Records for this exercise.

■ ■ ■ ■ ■

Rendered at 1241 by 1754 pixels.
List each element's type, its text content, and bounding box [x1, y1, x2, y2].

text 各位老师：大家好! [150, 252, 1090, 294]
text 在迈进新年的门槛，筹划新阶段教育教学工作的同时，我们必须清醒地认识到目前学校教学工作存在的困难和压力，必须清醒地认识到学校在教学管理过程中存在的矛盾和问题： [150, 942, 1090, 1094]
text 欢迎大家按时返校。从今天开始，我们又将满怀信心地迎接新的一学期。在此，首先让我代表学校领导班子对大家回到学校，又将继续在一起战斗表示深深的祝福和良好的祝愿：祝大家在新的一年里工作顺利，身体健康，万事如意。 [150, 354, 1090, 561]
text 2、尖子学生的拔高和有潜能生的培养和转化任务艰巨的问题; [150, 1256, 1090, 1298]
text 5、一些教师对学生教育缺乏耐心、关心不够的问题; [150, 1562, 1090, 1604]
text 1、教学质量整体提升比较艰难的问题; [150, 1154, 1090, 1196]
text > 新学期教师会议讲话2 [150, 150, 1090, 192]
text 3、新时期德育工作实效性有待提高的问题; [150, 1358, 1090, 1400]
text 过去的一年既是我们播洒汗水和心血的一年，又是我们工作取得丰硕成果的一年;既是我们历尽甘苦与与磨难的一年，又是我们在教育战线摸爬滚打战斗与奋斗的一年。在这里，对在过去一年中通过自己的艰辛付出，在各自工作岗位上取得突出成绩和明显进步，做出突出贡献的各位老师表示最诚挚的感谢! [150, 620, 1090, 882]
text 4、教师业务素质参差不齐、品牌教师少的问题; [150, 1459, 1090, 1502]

■ ■ ■ ■ ■

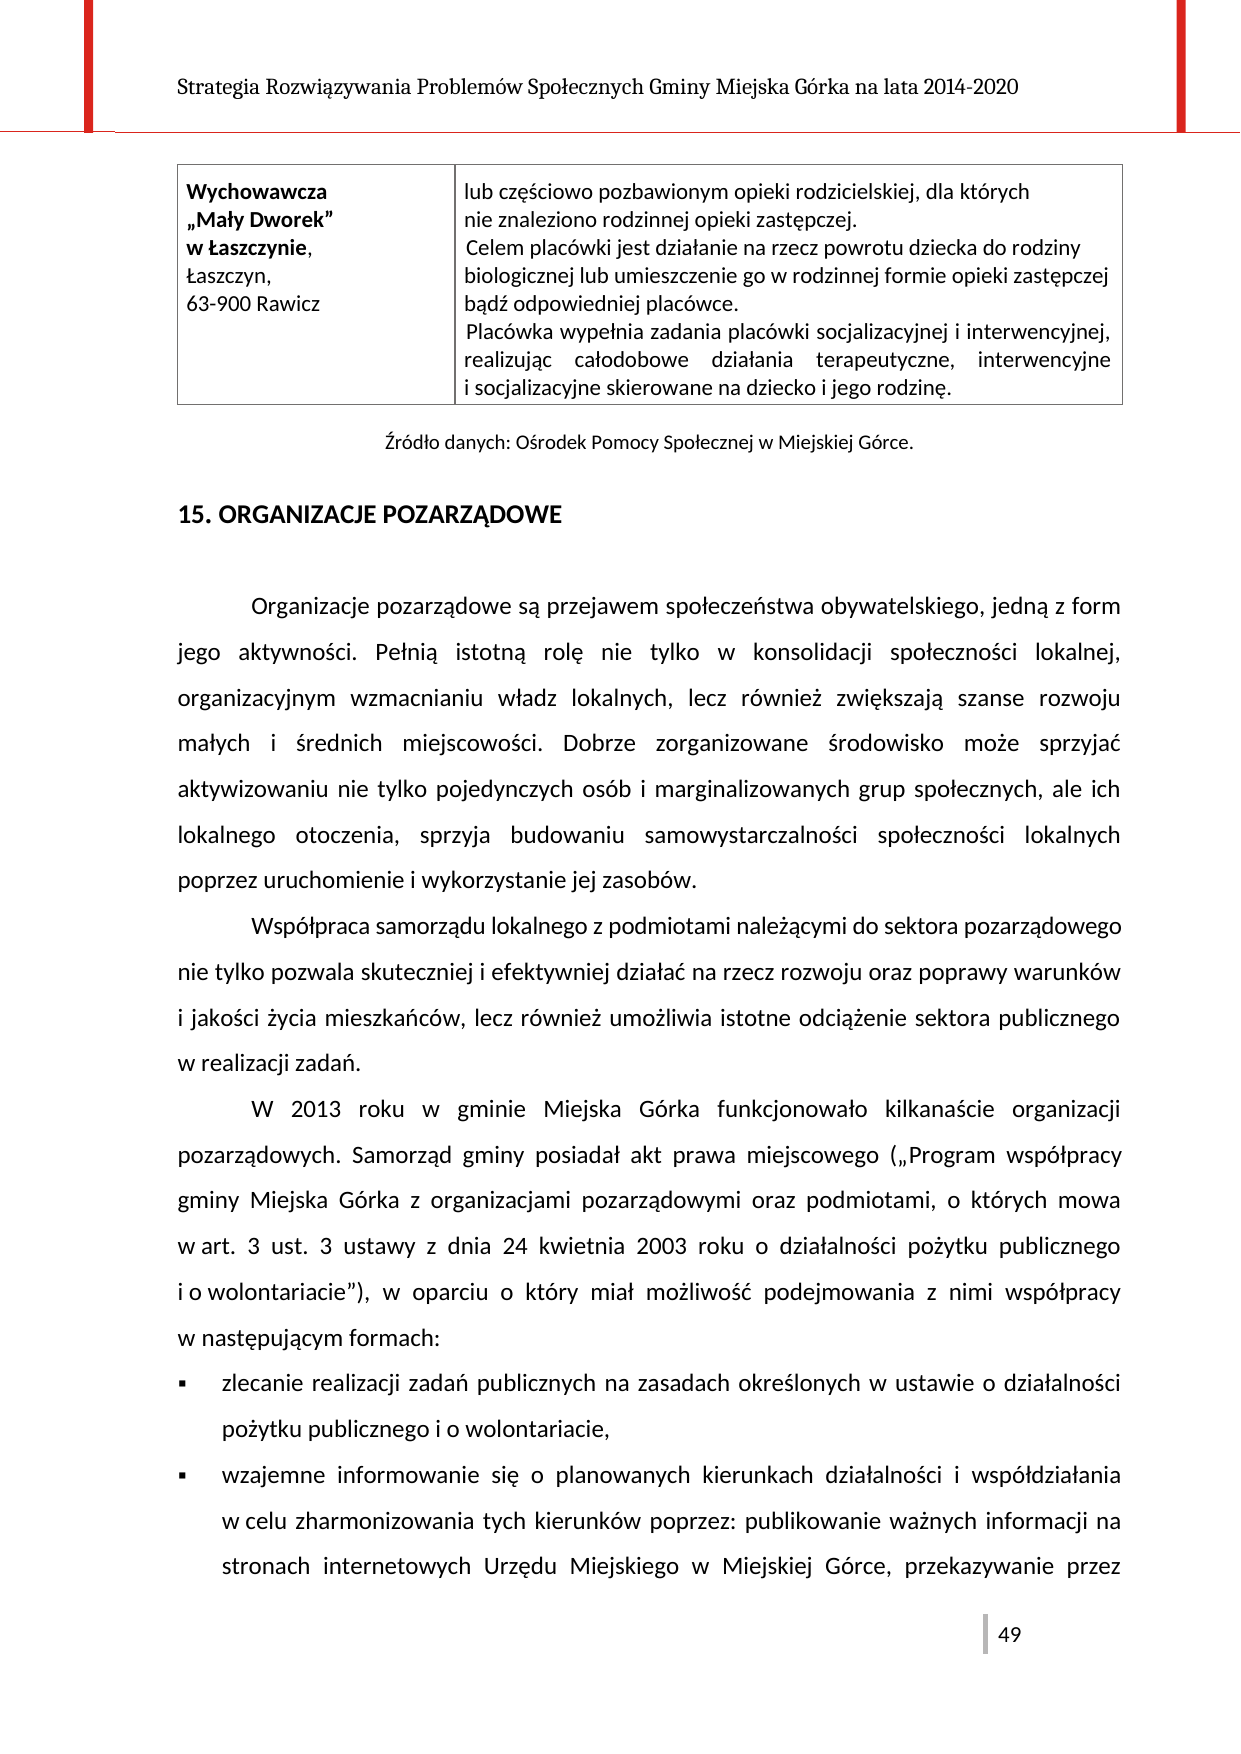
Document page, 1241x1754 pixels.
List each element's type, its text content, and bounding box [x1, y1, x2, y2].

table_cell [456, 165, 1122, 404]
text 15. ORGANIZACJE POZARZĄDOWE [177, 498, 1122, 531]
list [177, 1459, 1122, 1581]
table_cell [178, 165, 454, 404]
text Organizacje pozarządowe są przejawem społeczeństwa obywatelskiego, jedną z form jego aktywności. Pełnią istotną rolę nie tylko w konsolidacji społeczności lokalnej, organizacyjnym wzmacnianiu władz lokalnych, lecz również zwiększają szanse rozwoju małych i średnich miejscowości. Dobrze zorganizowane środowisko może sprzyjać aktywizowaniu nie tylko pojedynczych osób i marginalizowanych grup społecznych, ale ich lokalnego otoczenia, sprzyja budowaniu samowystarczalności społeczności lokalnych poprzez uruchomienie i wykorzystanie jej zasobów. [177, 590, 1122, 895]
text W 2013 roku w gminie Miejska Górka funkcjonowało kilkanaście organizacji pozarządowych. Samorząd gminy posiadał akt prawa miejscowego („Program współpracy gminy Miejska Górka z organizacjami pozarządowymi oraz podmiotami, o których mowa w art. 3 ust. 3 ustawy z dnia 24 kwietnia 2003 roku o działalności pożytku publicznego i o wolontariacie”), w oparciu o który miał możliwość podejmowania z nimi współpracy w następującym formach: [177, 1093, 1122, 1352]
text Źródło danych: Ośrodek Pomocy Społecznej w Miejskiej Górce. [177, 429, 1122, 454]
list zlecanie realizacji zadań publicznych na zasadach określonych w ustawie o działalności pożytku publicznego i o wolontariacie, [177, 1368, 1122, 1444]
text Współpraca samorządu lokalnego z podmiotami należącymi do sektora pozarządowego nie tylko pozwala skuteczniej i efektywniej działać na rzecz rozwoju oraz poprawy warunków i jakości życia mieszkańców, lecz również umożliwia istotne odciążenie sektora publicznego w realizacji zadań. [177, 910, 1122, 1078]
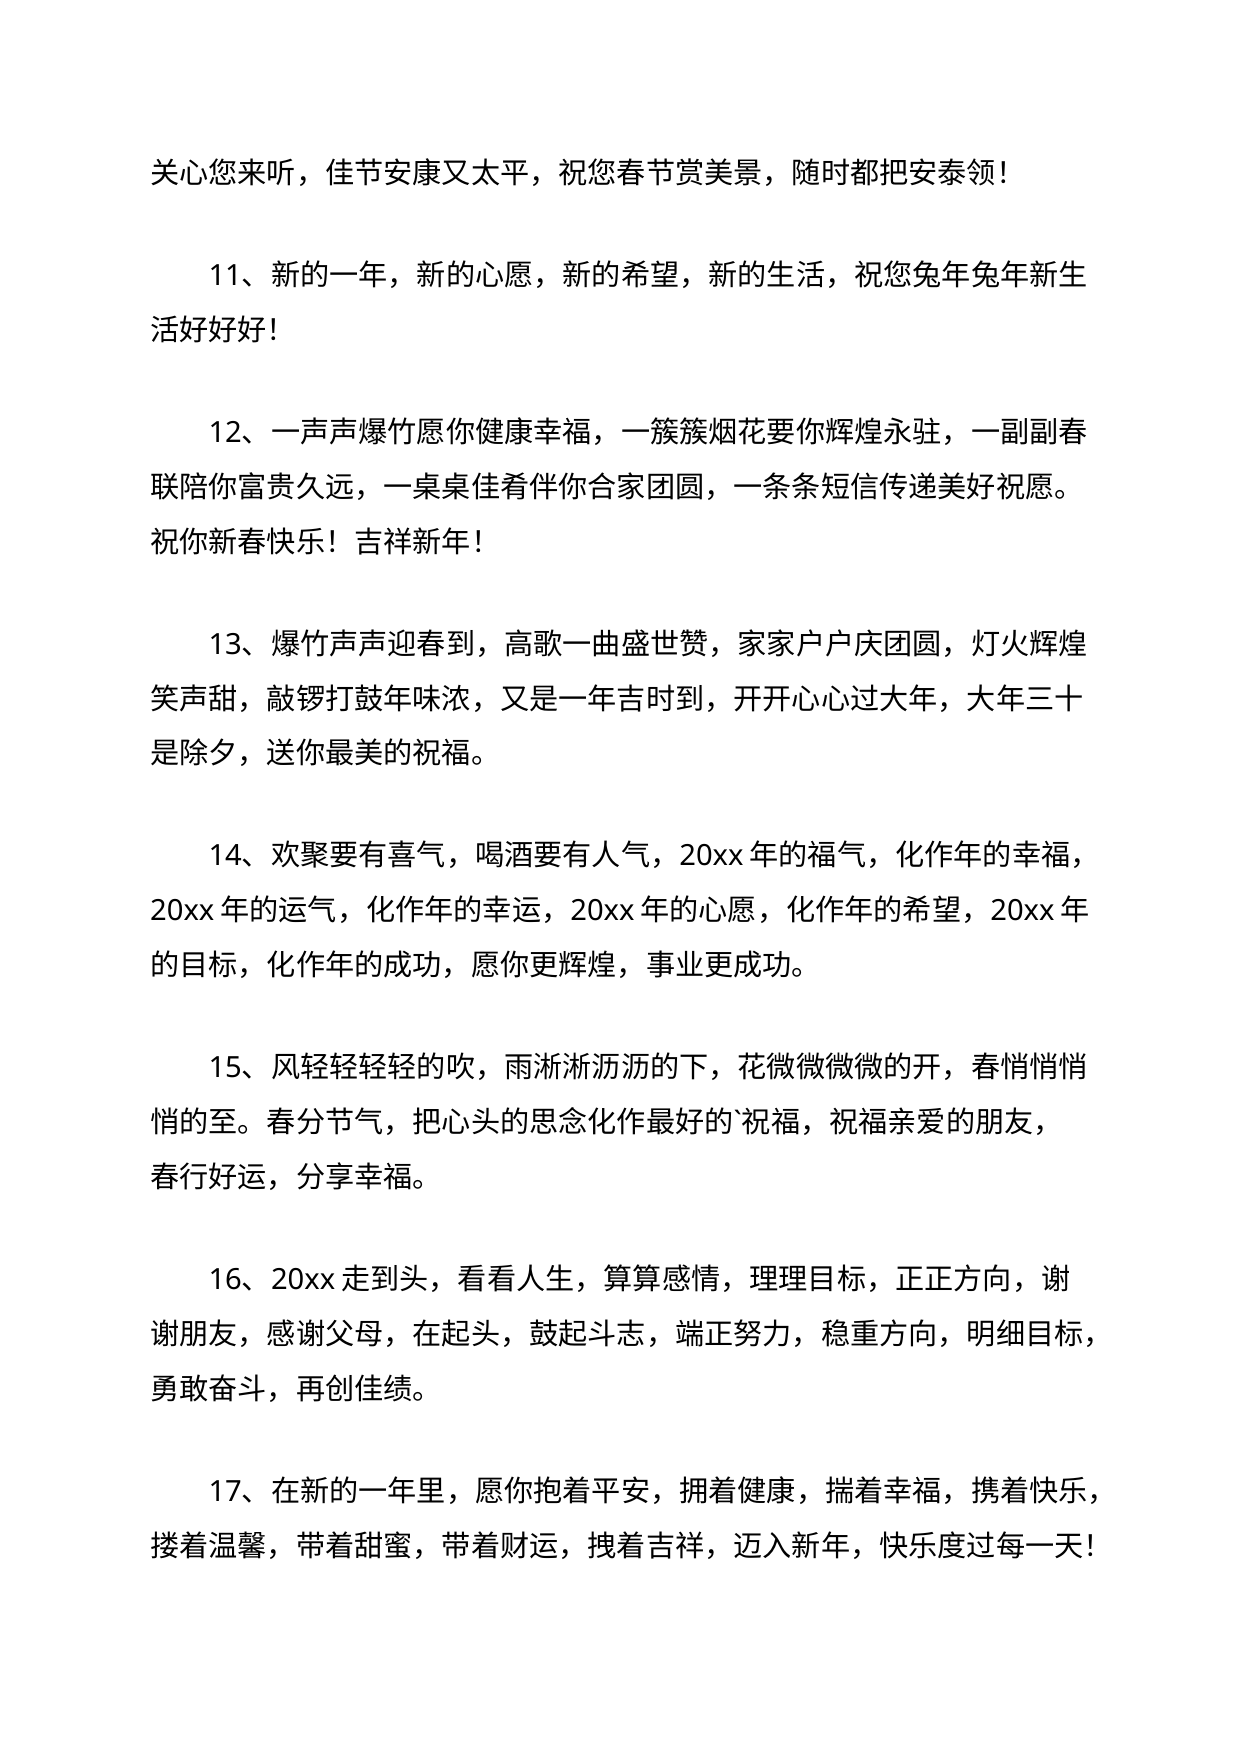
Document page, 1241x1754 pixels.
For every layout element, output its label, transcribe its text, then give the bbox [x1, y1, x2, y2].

■ ■ ■ ■ ■

Exercise requirements.
Look above for the line with "list [177, 1459, 1122, 1581]"; quote it and every line after it, stopping after the line with "For every layout", exactly, with nothing added and without pictures.

Written response.
list [177, 1459, 1122, 1581]
table_cell [178, 165, 454, 404]
text Organizacje pozarządowe są przejawem społeczeństwa obywatelskiego, jedną z form jego aktywności. Pełnią istotną rolę nie tylko w konsolidacji społeczności lokalnej, organizacyjnym wzmacnianiu władz lokalnych, lecz również zwiększają szanse rozwoju małych i średnich miejscowości. Dobrze zorganizowane środowisko może sprzyjać aktywizowaniu nie tylko pojedynczych osób i marginalizowanych grup społecznych, ale ich lokalnego otoczenia, sprzyja budowaniu samowystarczalności społeczności lokalnych poprzez uruchomienie i wykorzystanie jej zasobów. [177, 590, 1122, 895]
text W 2013 roku w gminie Miejska Górka funkcjonowało kilkanaście organizacji pozarządowych. Samorząd gminy posiadał akt prawa miejscowego („Program współpracy gminy Miejska Górka z organizacjami pozarządowymi oraz podmiotami, o których mowa w art. 3 ust. 3 ustawy z dnia 24 kwietnia 2003 roku o działalności pożytku publicznego i o wolontariacie”), w oparciu o który miał możliwość podejmowania z nimi współpracy w następującym formach: [177, 1093, 1122, 1352]
text Źródło danych: Ośrodek Pomocy Społecznej w Miejskiej Górce. [177, 429, 1122, 454]
list zlecanie realizacji zadań publicznych na zasadach określonych w ustawie o działalności pożytku publicznego i o wolontariacie, [177, 1368, 1122, 1444]
text Współpraca samorządu lokalnego z podmiotami należącymi do sektora pozarządowego nie tylko pozwala skuteczniej i efektywniej działać na rzecz rozwoju oraz poprawy warunków i jakości życia mieszkańców, lecz również umożliwia istotne odciążenie sektora publicznego w realizacji zadań. [177, 910, 1122, 1078]
Document page, 1241x1754 pixels.
For every layout element, output its label, transcribe its text, then give the bbox [x1, y1, x2, y2].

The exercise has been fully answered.